Samnang Cow Taxi at Asakusa, 2010
- Single-channel HD video, color, sound, 4’11”
In an ongoing performance piece, Samnang Cow Taxi, Khvay Samnang pulls a simple cart around the city, using humor and endurance to reveal notable aspects of both the location and the artist’s relationship to it.
The first manifestation of Samnang Cow Taxi, in Asakusa, Japan in 2010, was one of the artist’s first public performances, and was conceived in part with reference to the robam trot, a Cambodian folk dance traditionally performed to bring good luck to a house before Khmer New Year. Enacted toward the conclusion of a residency at Tokyo Wonder Site, Samnang Cow Taxi at Asakusa was intended by Khvay to repay the generosity of the Japanese. Wandering through unfamiliar streets, the artist often stopped to ask strangers for assistance, and always found them friendly and helpful. In a gesture of thanks, to these strangers and to his residency hosts, the artist offered free rides to passersby in a simple rickshaw, while wearing outsized buffalo horns.
The horns recall the traditional reliance on cattle in Cambodian farming; they are sculpted from human hair collected at roadside barbers in Phnom Penh.
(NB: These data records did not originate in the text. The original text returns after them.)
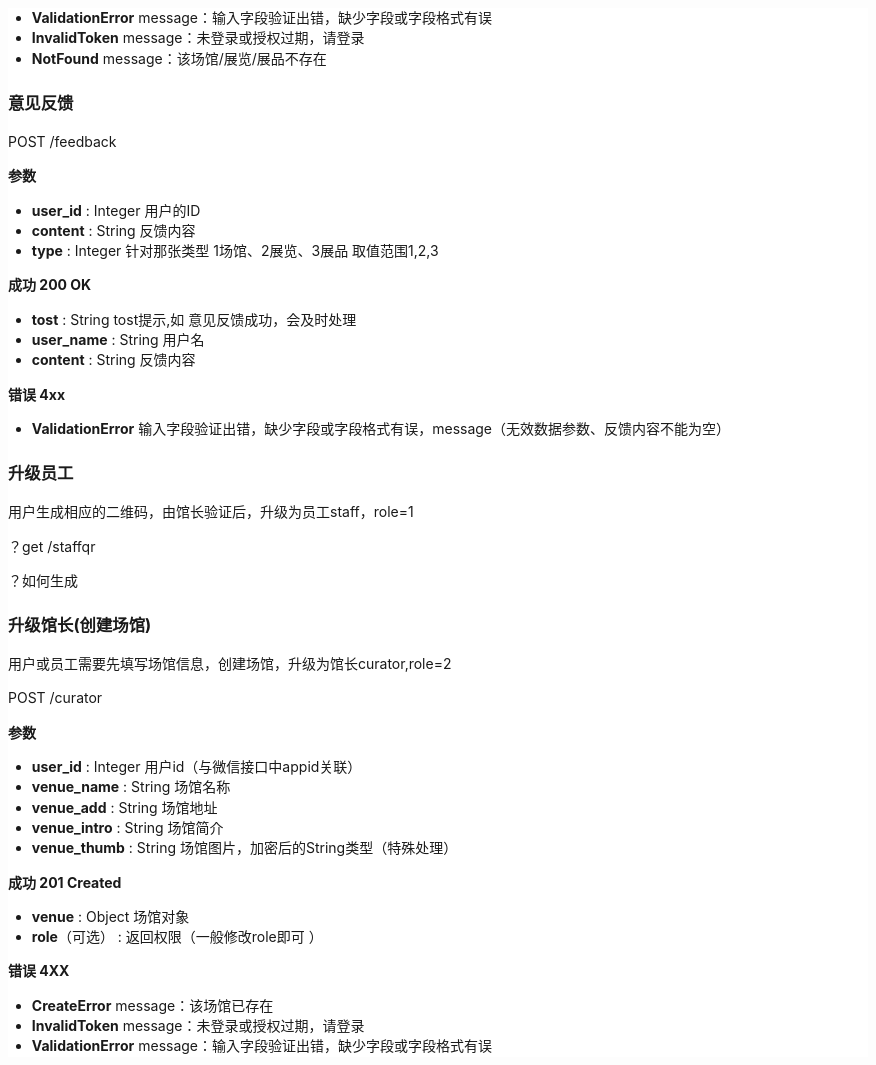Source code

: - **ValidationError** 	message：输入字段验证出错，缺少字段或字段格式有误
- **InvalidToken**     message：未登录或授权过期，请登录
- **NotFound**   message：该场馆/展览/展品不存在



### 意见反馈

POST	/feedback

**参数**

- **user_id** : Integer 用户的ID
- **content** : String  反馈内容
- **type** : Integer 针对那张类型 1场馆、2展览、3展品 取值范围1,2,3

**成功 200 OK**

- **tost** : String tost提示,如 意见反馈成功，会及时处理
- **user_name** : String 用户名
- **content** : String  反馈内容

**错误 4xx**

- **ValidationError** 输入字段验证出错，缺少字段或字段格式有误，message（无效数据参数、反馈内容不能为空）

### 升级员工

用户生成相应的二维码，由馆长验证后，升级为员工staff，role=1

？get	/staffqr

？如何生成



### 升级馆长(创建场馆)

用户或员工需要先填写场馆信息，创建场馆，升级为馆长curator,role=2

POST 	/curator

**参数**

- **user_id** : Integer 用户id（与微信接口中appid关联）
- **venue_name** : String 场馆名称
- **venue_add** : String 场馆地址
- **venue_intro** : String 场馆简介
- **venue_thumb** : String 场馆图片，加密后的String类型（特殊处理）

**成功 201 Created**

- **venue** : Object 场馆对象
- **role**（可选） : 返回权限（一般修改role即可 ）

**错误 4XX**

- **CreateError**   message：该场馆已存在
- **InvalidToken**        message：未登录或授权过期，请登录
- **ValidationError**    message：输入字段验证出错，缺少字段或字段格式有误
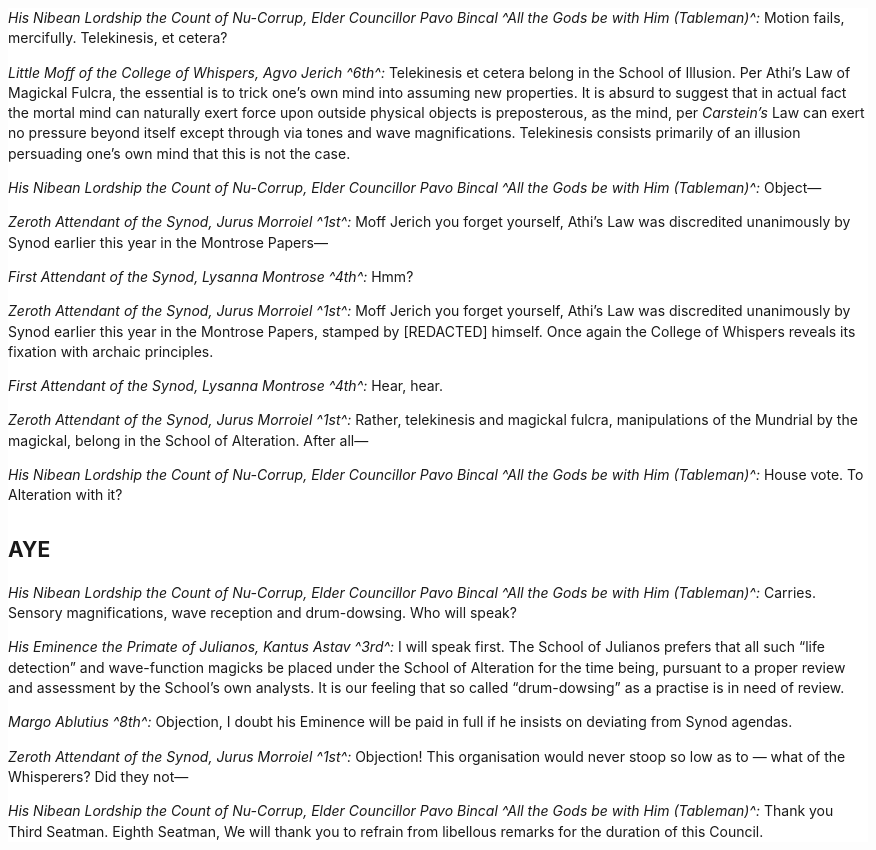 _His Nibean Lordship the Count of Nu-Corrup, Elder Councillor Pavo Bincal_
_^All the Gods be with Him (Tableman)^:_ Motion fails, mercifully. Telekinesis,
et cetera?

_Little Moff of the College of Whispers, Agvo Jerich ^6th^:_ Telekinesis et
cetera belong in the School of Illusion. Per Athi’s Law of Magickal Fulcra, the
essential is to trick one’s own mind into assuming new properties. It is absurd
to suggest that in actual fact the mortal mind can naturally exert force upon
outside physical objects is preposterous, as the mind, per _Carstein’s_ Law can
exert no pressure beyond itself except through via tones and wave
magnifications. Telekinesis consists primarily of an illusion persuading one’s
own mind that this is not the case.

_His Nibean Lordship the Count of Nu-Corrup, Elder Councillor Pavo Bincal_
_^All the Gods be with Him (Tableman)^:_ Object—

_Zeroth Attendant of the Synod, Jurus Morroiel ^1st^:_ Moff Jerich you forget
yourself, Athi’s Law was discredited unanimously by Synod earlier this year in
the Montrose Papers—

_First Attendant of the Synod, Lysanna Montrose ^4th^:_ Hmm?

_Zeroth Attendant of the Synod, Jurus Morroiel ^1st^:_ Moff Jerich you forget
yourself, Athi’s Law was discredited unanimously by Synod earlier this year in
the Montrose Papers, stamped by \[REDACTED\] himself. Once again the College of
Whispers reveals its fixation with archaic principles.

_First Attendant of the Synod, Lysanna Montrose ^4th^:_ Hear, hear.

_Zeroth Attendant of the Synod, Jurus Morroiel ^1st^:_ Rather, telekinesis and
magickal fulcra, manipulations of the Mundrial by the magickal, belong in the
School of Alteration. After all—

_His Nibean Lordship the Count of Nu-Corrup, Elder Councillor Pavo Bincal_
_^All the Gods be with Him (Tableman)^:_ House vote. To Alteration with it?

## AYE

_His Nibean Lordship the Count of Nu-Corrup, Elder Councillor Pavo Bincal_
_^All the Gods be with Him (Tableman)^:_ Carries. Sensory magnifications, wave
reception and drum-dowsing. Who will speak?

_His Eminence the Primate of Julianos, Kantus Astav ^3rd^:_ I will speak first.
The School of Julianos prefers that all such “life detection” and wave-function
magicks be placed under the School of Alteration for the time being, pursuant to
a proper review and assessment by the School’s own analysts. It is our feeling
that so called “drum-dowsing” as a practise is in need of review.

_Margo Ablutius ^8th^:_ Objection, I doubt his Eminence will be paid in full if
he insists on deviating from Synod agendas.

_Zeroth Attendant of the Synod, Jurus Morroiel ^1st^:_ Objection! This
organisation would never stoop so low as to — what of the Whisperers? Did they
not—

_His Nibean Lordship the Count of Nu-Corrup, Elder Councillor Pavo Bincal_
_^All the Gods be with Him (Tableman)^:_ Thank you Third Seatman. Eighth
Seatman, We will thank you to refrain from libellous remarks for the duration of
this Council.
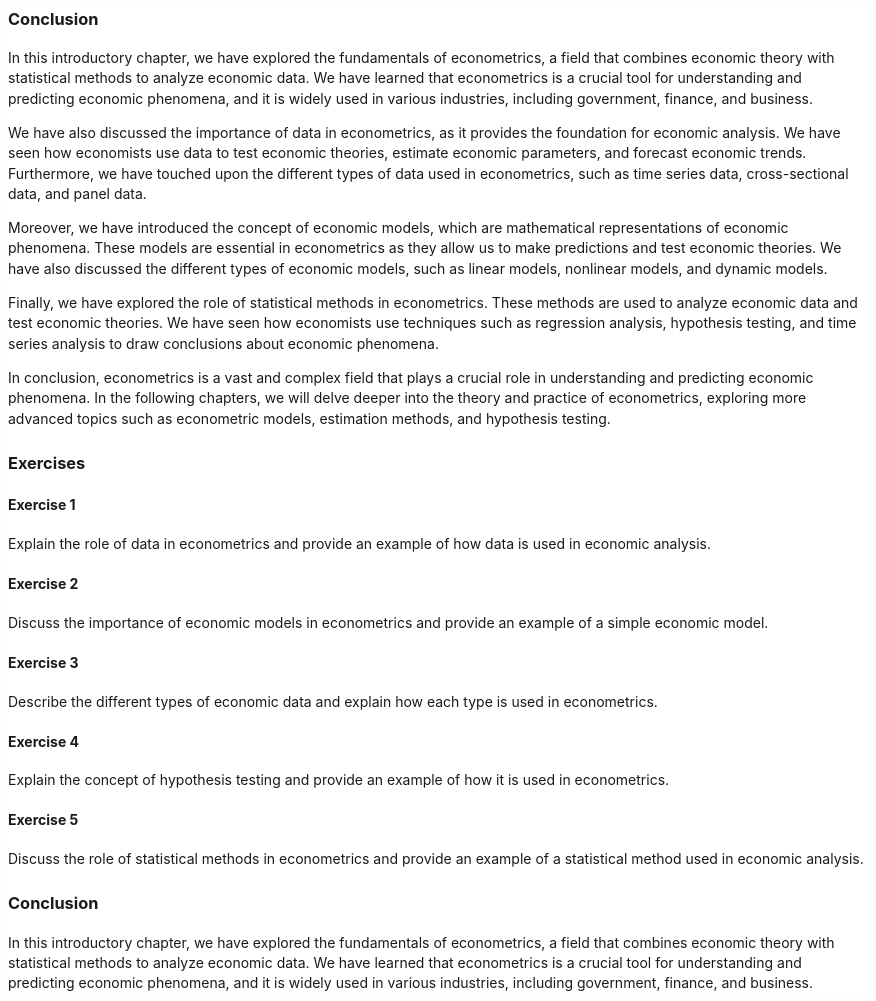 


### Conclusion

In this introductory chapter, we have explored the fundamentals of econometrics, a field that combines economic theory with statistical methods to analyze economic data. We have learned that econometrics is a crucial tool for understanding and predicting economic phenomena, and it is widely used in various industries, including government, finance, and business.

We have also discussed the importance of data in econometrics, as it provides the foundation for economic analysis. We have seen how economists use data to test economic theories, estimate economic parameters, and forecast economic trends. Furthermore, we have touched upon the different types of data used in econometrics, such as time series data, cross-sectional data, and panel data.

Moreover, we have introduced the concept of economic models, which are mathematical representations of economic phenomena. These models are essential in econometrics as they allow us to make predictions and test economic theories. We have also discussed the different types of economic models, such as linear models, nonlinear models, and dynamic models.

Finally, we have explored the role of statistical methods in econometrics. These methods are used to analyze economic data and test economic theories. We have seen how economists use techniques such as regression analysis, hypothesis testing, and time series analysis to draw conclusions about economic phenomena.

In conclusion, econometrics is a vast and complex field that plays a crucial role in understanding and predicting economic phenomena. In the following chapters, we will delve deeper into the theory and practice of econometrics, exploring more advanced topics such as econometric models, estimation methods, and hypothesis testing.

### Exercises

#### Exercise 1
Explain the role of data in econometrics and provide an example of how data is used in economic analysis.

#### Exercise 2
Discuss the importance of economic models in econometrics and provide an example of a simple economic model.

#### Exercise 3
Describe the different types of economic data and explain how each type is used in econometrics.

#### Exercise 4
Explain the concept of hypothesis testing and provide an example of how it is used in econometrics.

#### Exercise 5
Discuss the role of statistical methods in econometrics and provide an example of a statistical method used in economic analysis.


### Conclusion

In this introductory chapter, we have explored the fundamentals of econometrics, a field that combines economic theory with statistical methods to analyze economic data. We have learned that econometrics is a crucial tool for understanding and predicting economic phenomena, and it is widely used in various industries, including government, finance, and business.
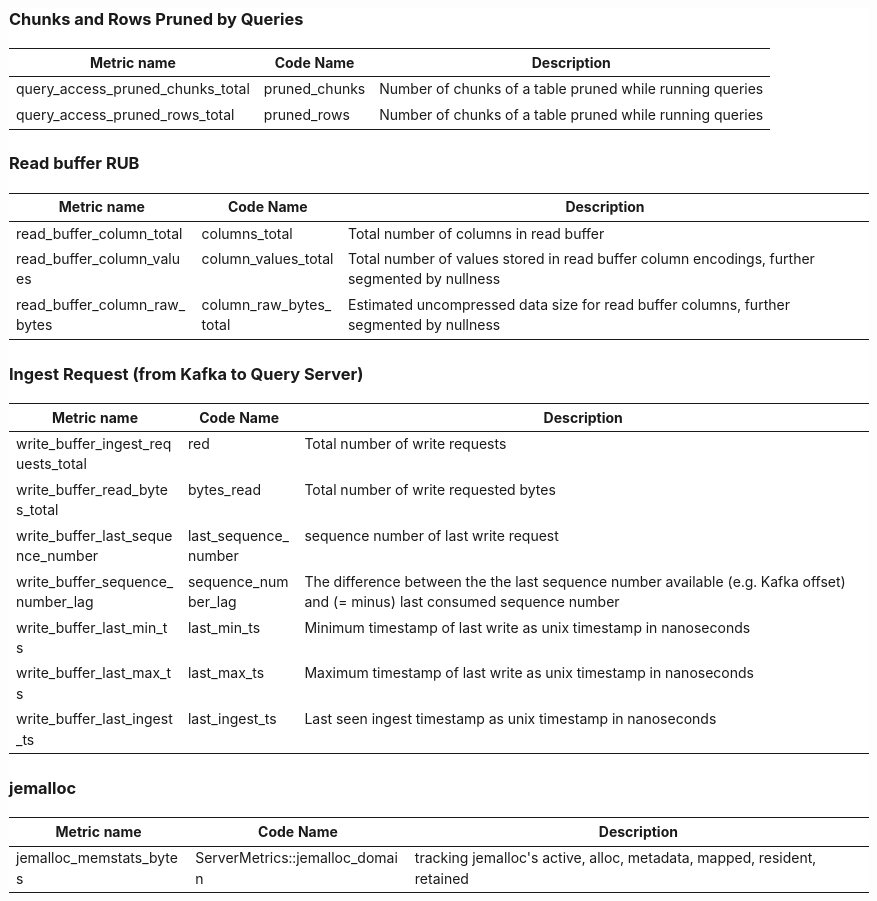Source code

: ### Chunks and Rows Pruned by Queries
| Metric name |  Code Name | Description |
| --- | --- | --- |
| query_access_pruned_chunks_total | pruned_chunks | Number of chunks of a table pruned while running queries |
| query_access_pruned_rows_total  | pruned_rows | Number of chunks of a table pruned while running queries |


### Read buffer RUB
| Metric name |  Code Name | Description |
| --- | --- | --- |
| read_buffer_column_total | columns_total | Total number of columns in read buffer |
| read_buffer_column_values | column_values_total | Total number of values stored in read buffer column encodings, further segmented by nullness |
| read_buffer_column_raw_bytes | column_raw_bytes_total | Estimated uncompressed data size for read buffer columns, further segmented by nullness |


### Ingest Request (from Kafka to Query Server)
| Metric name |  Code Name | Description |
| --- | --- | --- |
| write_buffer_ingest_requests_total | red | Total number of write requests |
| write_buffer_read_bytes_total | bytes_read | Total number of write requested bytes | 
| write_buffer_last_sequence_number | last_sequence_number | sequence number of last write request |
| write_buffer_sequence_number_lag  |  sequence_number_lag | The difference between the the last sequence number available (e.g. Kafka offset) and (= minus) last consumed sequence number |
| write_buffer_last_min_ts | last_min_ts | Minimum timestamp of last write as unix timestamp in nanoseconds |
| write_buffer_last_max_ts | last_max_ts | Maximum timestamp of last write as unix timestamp in nanoseconds |
| write_buffer_last_ingest_ts | last_ingest_ts | Last seen ingest timestamp as unix timestamp in nanoseconds |

### jemalloc
| Metric name |  Code Name | Description |
| --- | --- | --- |
| jemalloc_memstats_bytes | ServerMetrics::jemalloc_domain | tracking jemalloc's active, alloc, metadata, mapped, resident, retained  |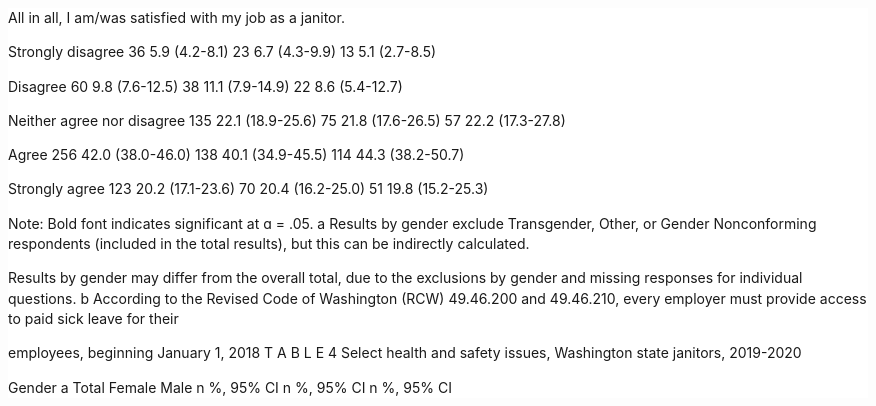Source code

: All in all, I am/was satisfied with my job as a janitor. 

Strongly disagree 
36 
5.9 (4.2-8.1) 
23 
6.7 (4.3-9.9) 
13 
5.1 (2.7-8.5) 

Disagree 
60 
9.8 (7.6-12.5) 
38 
11.1 (7.9-14.9) 
22 
8.6 (5.4-12.7) 

Neither agree nor disagree 
135 
22.1 (18.9-25.6) 
75 
21.8 (17.6-26.5) 
57 
22.2 (17.3-27.8) 

Agree 
256 
42.0 (38.0-46.0) 
138 
40.1 (34.9-45.5) 
114 
44.3 (38.2-50.7) 

Strongly agree 
123 
20.2 (17.1-23.6) 
70 
20.4 (16.2-25.0) 
51 
19.8 (15.2-25.3) 

Note: Bold font indicates significant at ɑ = .05. 
a Results by gender exclude Transgender, Other, or Gender Nonconforming respondents (included in the total results), but this can be indirectly calculated. 

Results by gender may differ from the overall total, due to the exclusions by gender and missing responses for individual questions. 
b According to the Revised Code of Washington (RCW) 49.46.200 and 49.46.210, every employer must provide access to paid sick leave for their 

employees, beginning January 1, 2018 
T A B L E 4 Select health and safety issues, Washington state janitors, 2019-2020 

Gender a 
Total 
Female 
Male 
n 
%, 95% CI 
n 
%, 95% CI 
n 
%, 95% CI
Each of these longstanding Cambodian traditions—cow-drawn ploughs, human-powered rickshaws, and old-style street hairdressers—remain commonplace in the artist’s home country today. This is a stark contrast to the high-tech culture Khvay encountered in Japan. Samnang Cow Taxi at Asakusa highlights these cultural and economic specificities and differences, while providing a convivial context for the artist to engage with the citizens of Asakusa.